Telemachus met her gaze as steadily as he could manage, and shook his head. The words were stuck in his throat, but he couldn’t bear the idea of leaving her behind. She’d done so much to protect him since he’d crashed into her forests, and all he’d done in return was invite more trouble. He made a note apologize, if they both survived the day.
Circe inhaled once, sharply, and pushed the door open. He followed, shamefully keeping himself as obscured as possible behind her skirts. He caught the outline of a man in his peripheral vision and immediately turned away, making a direct path to the most shadowed corner of the room as quickly as possible. He might not be able to help, but he would stay out of the way while Circe, quite literally, worked her magic.
Only once he was settled on a cushioned chair by the wall did he dare to properly look at the man before him. As soon as his eyes locked on his frame, an indecipherable shiver shot through Telemachus’s spine.

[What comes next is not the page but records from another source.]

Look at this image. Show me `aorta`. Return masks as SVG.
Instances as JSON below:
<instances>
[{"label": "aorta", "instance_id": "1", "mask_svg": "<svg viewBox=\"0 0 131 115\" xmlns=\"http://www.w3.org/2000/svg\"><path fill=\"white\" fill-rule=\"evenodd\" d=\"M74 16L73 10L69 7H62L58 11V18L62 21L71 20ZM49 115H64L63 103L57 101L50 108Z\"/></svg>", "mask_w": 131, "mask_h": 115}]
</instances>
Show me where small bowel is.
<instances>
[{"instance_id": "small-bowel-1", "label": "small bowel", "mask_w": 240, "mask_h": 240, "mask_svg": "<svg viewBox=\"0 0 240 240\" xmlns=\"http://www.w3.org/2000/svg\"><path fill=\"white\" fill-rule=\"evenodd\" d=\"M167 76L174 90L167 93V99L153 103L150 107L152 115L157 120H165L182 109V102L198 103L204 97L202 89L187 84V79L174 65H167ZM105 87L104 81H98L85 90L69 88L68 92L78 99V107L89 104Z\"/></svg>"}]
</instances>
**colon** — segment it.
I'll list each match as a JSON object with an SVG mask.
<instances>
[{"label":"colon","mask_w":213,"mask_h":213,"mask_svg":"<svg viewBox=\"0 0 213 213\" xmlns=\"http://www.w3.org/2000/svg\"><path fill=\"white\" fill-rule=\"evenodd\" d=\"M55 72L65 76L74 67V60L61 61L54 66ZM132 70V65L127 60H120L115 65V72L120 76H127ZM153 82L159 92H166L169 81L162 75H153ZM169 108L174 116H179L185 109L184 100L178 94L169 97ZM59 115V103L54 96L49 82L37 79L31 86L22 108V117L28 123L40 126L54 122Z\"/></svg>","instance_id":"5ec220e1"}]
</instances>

He was shorter than most men he’d come across, and his build more resembled the lean muscle of one who prioritised speed and agility than the raw power of the rest of his crew. Dark brown hair fell in waves across his tanned face, weathered by wind and sea. Notably, he sported no armour past arm guards and a simple chiton, and a second glance revealed no obvious weaponry.
Telemachus knew better than to feel at ease. The worst weapons were often the most hidden, and this man had the relaxed posture of one who felt completely unthreatened despite the hostile tension in the air. He was equally disconcerted by the dead silence that surrounded him.
Magic thrived in this place. It hung in the air, it kept the torches burning unnaturally bright for unnaturally long. Its presence was unavoidable and all-consuming, and it fizzled to a dead stop near this man. All around him, in an indecipherable shadowed aura, the buzzing of sorcery disappeared. With a jolt of fear, Telemachus noticed the candles he stood nearest to had gone out.
His eyes shone with intelligence as they swept the room, and stopped dead on Telemachus. For a long, agonising moment their sights remained locked on each other, neither so much as breathing. This wasn’t the raiders’ captain. This wasn’t any man on the raiders’ ship, Telemachus wouldn’t have forgotten him. Who, then, had come to their door?
The hope that his mother had sent guards after him flared sharp and painful before he smothered it. Ithaca had a measly number of adult men left behind after war-drafts, and he would recognise any of their faces.
They scrutinised each other for a beat longer before the man, with visible effort, redirected his attention to Circe. He seemed disconcerted, unbalanced for a fraction of an instant before a mask of perfect ease settled itself on his face. He smiled, the picture of politeness.
“Lady of the palace,” the words spill from his lips like wine, and Telemachus couldn’t help but be fascinated. He leaned forward, almost unconsciously. “You keep a truly beautiful home, and your generosity as a hostess is remarkable. I cannot express enough how much your kindness is appreciated for a weary traveller such as myself.”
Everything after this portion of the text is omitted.